Descartes’tan Heidegger ve Wittgenstein’a kadar kıta filozoflarının farklı bir görüşe sahip olması neredeyse beklenen bir durumdur. G.W.F. Hegel (1770-1831) “mimarlığın güzel sanat” olduğuna dair karşıt bir bakış açısına sahipti. Hatta son derece metafizik bir tonda, “bir bina, tanrının yeterli gerçekliğinin yolunu açan ilk şeydir” (Estetik: Güzel Sanatlar Üzerine Bir Ders s.84) demiştir.
René Descartes (1596-1650) evler hakkında yazarken biraz daha gerçekçiydi, ancak onun da güçlü görüşleri vardı. “Tek bir mimar tarafından üstlenilen ve tamamlanan binalar” diye yazmıştı Fransız rasyonalist “genellikle birkaç ressamın çalıştığı binalardan daha güzel ve daha düzenlidir” (Yöntem Üzerine Konuşma, s.35).
Martin Heidegger (1889-1976) tarafından tasarlanan ve inşa edilen üç yatak odalı kulübe kendi tarzında “güzeldi.” Heidegger’in Kara Orman’daki meşhur kulübesi artık halka açık.

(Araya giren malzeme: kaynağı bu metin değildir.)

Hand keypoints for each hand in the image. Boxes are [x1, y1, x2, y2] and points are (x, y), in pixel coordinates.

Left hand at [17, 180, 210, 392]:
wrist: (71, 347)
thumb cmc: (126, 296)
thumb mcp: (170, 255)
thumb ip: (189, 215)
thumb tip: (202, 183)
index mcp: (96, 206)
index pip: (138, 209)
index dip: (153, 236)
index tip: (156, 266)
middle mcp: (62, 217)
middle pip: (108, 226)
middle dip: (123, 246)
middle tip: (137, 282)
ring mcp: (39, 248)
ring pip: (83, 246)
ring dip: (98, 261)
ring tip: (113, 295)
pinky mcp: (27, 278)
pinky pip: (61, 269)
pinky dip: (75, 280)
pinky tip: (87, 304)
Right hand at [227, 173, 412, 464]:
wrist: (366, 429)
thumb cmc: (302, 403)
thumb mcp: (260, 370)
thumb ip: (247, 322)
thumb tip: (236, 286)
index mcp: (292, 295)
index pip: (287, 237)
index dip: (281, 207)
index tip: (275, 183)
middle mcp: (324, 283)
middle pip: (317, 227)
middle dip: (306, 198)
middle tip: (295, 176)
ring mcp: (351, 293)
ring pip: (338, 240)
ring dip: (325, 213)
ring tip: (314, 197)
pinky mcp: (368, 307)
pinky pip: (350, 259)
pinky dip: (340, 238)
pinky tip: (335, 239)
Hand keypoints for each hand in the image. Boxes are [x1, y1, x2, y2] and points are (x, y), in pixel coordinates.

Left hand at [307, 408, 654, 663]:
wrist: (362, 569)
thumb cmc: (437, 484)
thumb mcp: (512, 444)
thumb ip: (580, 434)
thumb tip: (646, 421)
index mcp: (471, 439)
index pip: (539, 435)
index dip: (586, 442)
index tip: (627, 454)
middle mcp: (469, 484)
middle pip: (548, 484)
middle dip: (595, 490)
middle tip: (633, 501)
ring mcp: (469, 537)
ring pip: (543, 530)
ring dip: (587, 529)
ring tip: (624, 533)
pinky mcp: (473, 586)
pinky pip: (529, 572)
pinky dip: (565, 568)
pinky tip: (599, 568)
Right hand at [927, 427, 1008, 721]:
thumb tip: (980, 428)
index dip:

Her ne kadar 1920’lerde bile standart olan konfordan yoksun olsa da düşünmek için estetik açıdan hoş bir sığınak. Usta inşaatçı Heidegger, varoluşsal olarak şöyle düşünüyordu: “Bina üzerine düşünmek, bırakın bina için kurallar koymayı, mimari fikirleri keşfetme iddiasında bile değildir. Bu düşünce girişimi, binayı bir sanat ya da bir inşaat tekniği olarak görmez; daha ziyade binanın izini, olan her şeyin ait olduğu o alana kadar sürer. ‘Yaşamak nedir’ diye sorarız.” (Şiir, Dil, Düşünce, s.141).

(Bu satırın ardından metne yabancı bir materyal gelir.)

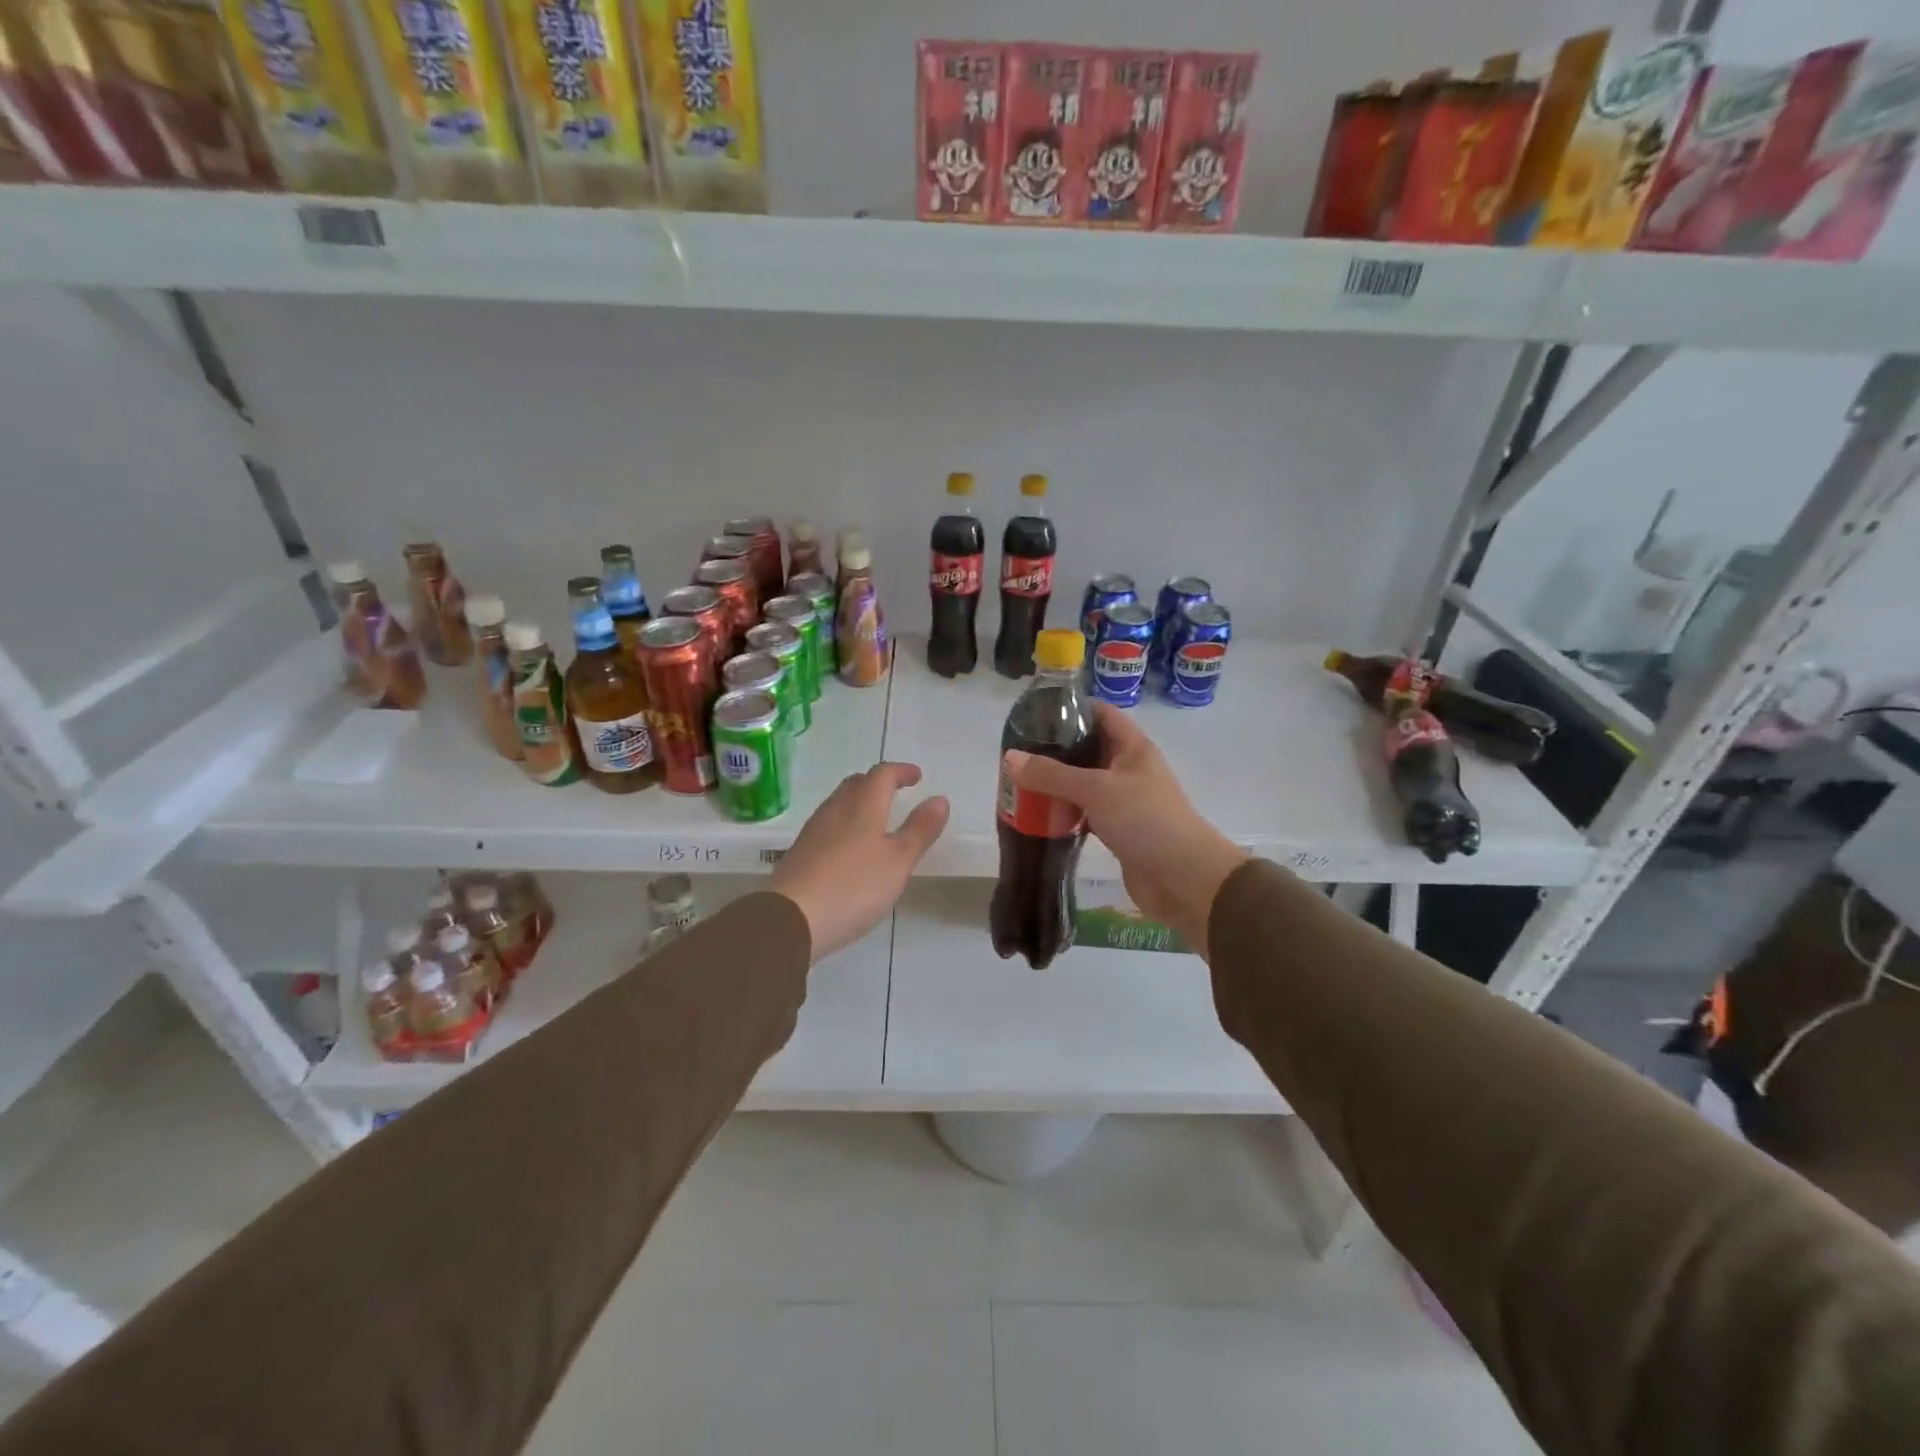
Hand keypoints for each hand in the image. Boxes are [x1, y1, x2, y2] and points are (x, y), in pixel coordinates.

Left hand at [769, 762, 949, 960]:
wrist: (791, 918)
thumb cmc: (853, 886)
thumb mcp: (898, 861)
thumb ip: (919, 830)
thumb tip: (939, 798)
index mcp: (863, 806)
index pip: (882, 775)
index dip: (900, 771)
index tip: (917, 776)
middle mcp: (836, 811)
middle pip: (856, 784)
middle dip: (877, 783)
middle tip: (895, 792)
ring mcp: (814, 832)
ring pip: (839, 804)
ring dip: (859, 803)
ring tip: (876, 819)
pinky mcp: (800, 854)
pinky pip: (827, 826)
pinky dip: (845, 825)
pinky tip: (850, 849)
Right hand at [1003, 704, 1246, 957]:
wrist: (1183, 878)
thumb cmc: (1145, 820)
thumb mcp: (1096, 790)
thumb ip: (1052, 774)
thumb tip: (1010, 757)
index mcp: (1133, 748)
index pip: (1102, 713)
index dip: (1072, 708)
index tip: (1036, 712)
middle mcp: (1129, 769)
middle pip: (1089, 749)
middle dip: (1056, 749)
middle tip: (1019, 752)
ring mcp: (1125, 801)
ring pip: (1085, 784)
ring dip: (1058, 784)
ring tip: (1021, 781)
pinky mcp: (1119, 830)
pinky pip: (1086, 813)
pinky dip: (1065, 812)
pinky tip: (1039, 815)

Heidegger inşaatla uğraşan tek filozof değildi. Ludwig Wittgenstein (1889-1951) ile felsefi açıdan pek benzerlikleri olmayabilir, ancak aynı yıl doğan iki filozofun ortak bir tutkusu vardı: mimari. Wittgenstein akademik hayatının çoğunu İngiltere’de geçirdi ve felsefedeki analitik dönüşte etkili oldu, ancak binalar hakkında yazarken daha çok kıtasal bir metafizikçi gibiydi. “Mimarlık” diye yazmıştı, “bir şeyi ölümsüzleştirir ve yüceltir. Dolayısıyla yüceltilecek hiçbir şeyin olmadığı yerde mimari de olamaz” (Kültür ve Değer, s.133).
Belli ki Wittgenstein yüceltilecek bir şeyler olduğuna inanmış olmalı ki filozof, kız kardeşi için Viyana’daki Kundmanngasse’de hâlâ ayakta duran bir ev tasarladı. Ne yazık ki kız kardeşi binadan nefret etti ve orada hiç yaşamadı. İlginçtir ki “filozof” sıfatından hiçbir zaman tam anlamıyla hoşnut olmayan Wittgenstein, Viyana Şehir Rehberi’nde “Dr. L. Wittgenstein, mimar” şeklinde yer almaktadır.